By Nick Pisa in Rome
Horse meat, one of Italy‘s most popular culinary delicacies, is under threat from a cross party proposal to ban its sale
Italy is the largest consumer of horsemeat in Europe with more than 48,000 metric tonnes eaten every year and it is a common dish among youngsters because of its high iron content.
According to the Food and Agriculture Organisation 213,000 horses are slaughtered in Italy every year but now politicians from all parties are considering banning its slaughter and sale.
Francesca Martini, a minster with the Italian health ministry and a member of the ruling Right-wing coalition, has put forward the bill, arguing that the “dignity of horses should be respected”.
The motion is already on the desk of the Italian parliament’s culture commission and has won considerably cross party support with opposition centre-Left MPs also backing it.
Among those leading the call for a ban is Italy’s agriculture minister Luca Zaia who says horses should not be eaten and instead “considered just like cats and dogs”.
Mr Zaia said:”I have always been against the slaughter and consumption of horse meat. Horses are fine animals and should be treated as such, they should not be eaten.”
His support has angered people who live in his home region of Veneto, which covers Venice and Verona, where horse meat is a culinary delicacy and features in several dishes.
Horse meat is used in a stew called pastissada (typical of Verona), served as horse or colt steaks, as carpaccio, or made into bresaola.
Horse fat is used in recipes such as “pezzetti di cavallo” (pieces of horsemeat) and another favourite dish is horse in a bed of rocket, dressed with olive oil and fresh lemon juice.
Also in Veneto, horsemeat sausages called “salsiccia di equino” or salami, and thin strips of horse meat called “sfilacci” are sold and it has 8 per cent of the country’s national consumption.
According to figures from the Italian health department the average national consumption is around a kilo of horsemeat per year per person.
Italian newspaper websites carrying the report were flooded with comments from angry readers in areas such as Veneto where horsemeat is popular.
One person in Venice wrote: “Why is the government trying to abolish something that is buried in the roots of Italian culture? If it is banned it will just be driven underground and there will be a thriving black market.”
While another in Verona said: “Horse meat is part of the culinary culture of my city. Politicians are always talking about the loss of traditions but they are quite happy to get rid of this one when it suits them.”
However the proposal was welcomed by the Italian federation for equine sports and animal cruelty charities who said it was “legislation that had been long overdue”.

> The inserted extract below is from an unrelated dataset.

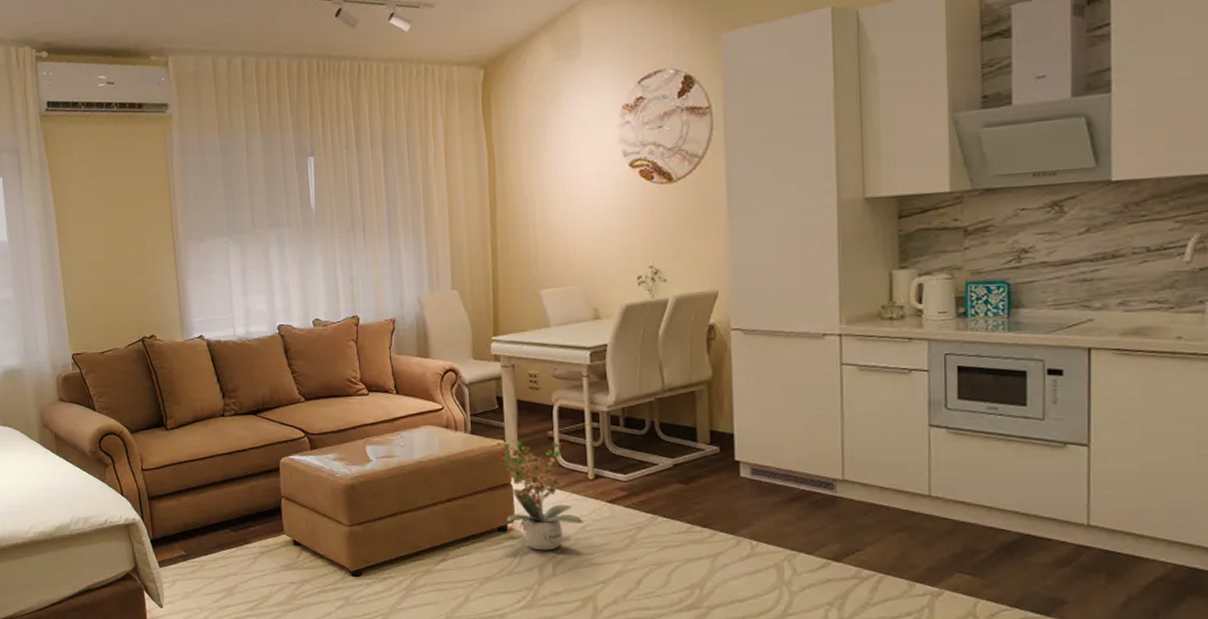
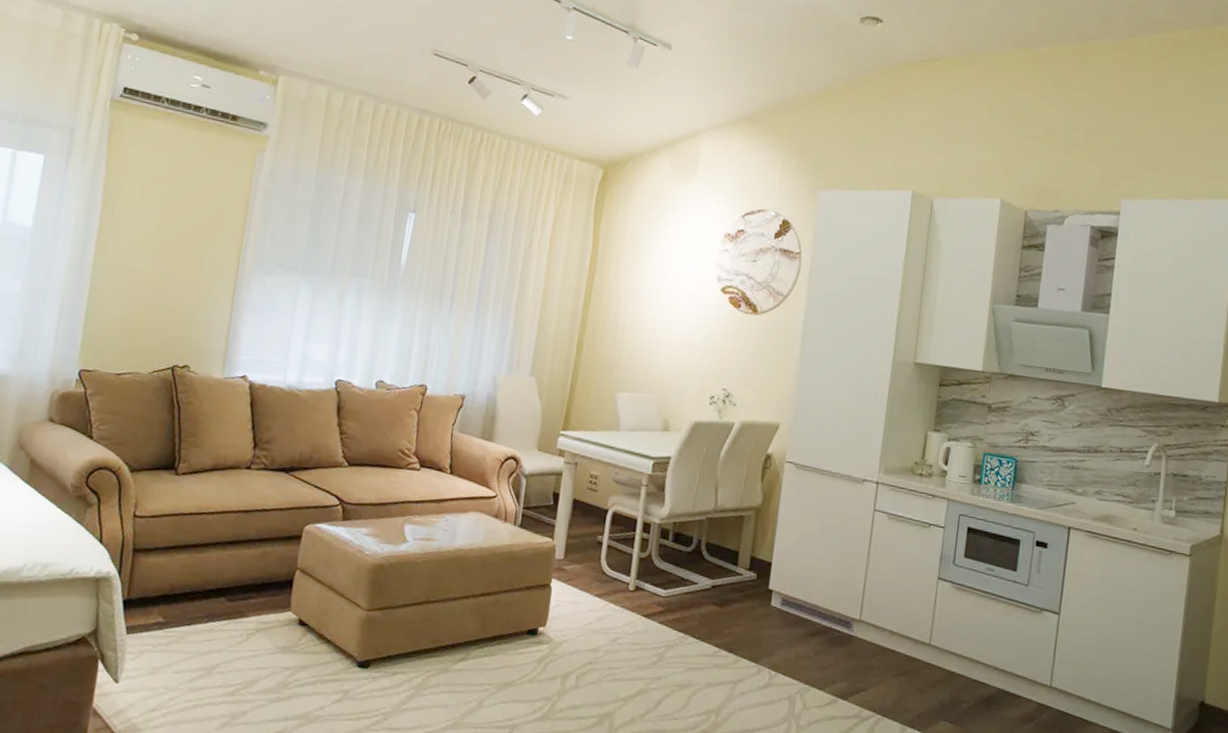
potted plant: present [497,437,583,551] -> none [539,539,616,661]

Horse meat has been a delicacy in Italy since the Roman times although during the Middle Ages Pope Gregory III did describe its consumption as “abominable” but his calls for it to be shunned were ignored by hungry peasants.
In 1928 a law was introduced by Benito Mussolini‘s Fascist government that only specialist horse butchers could sell equine meat and they could not stock other cuts.
In order to meet the high demand for horse meat in Italy more than 20,000 horses are imported from Poland and Eastern Europe every year.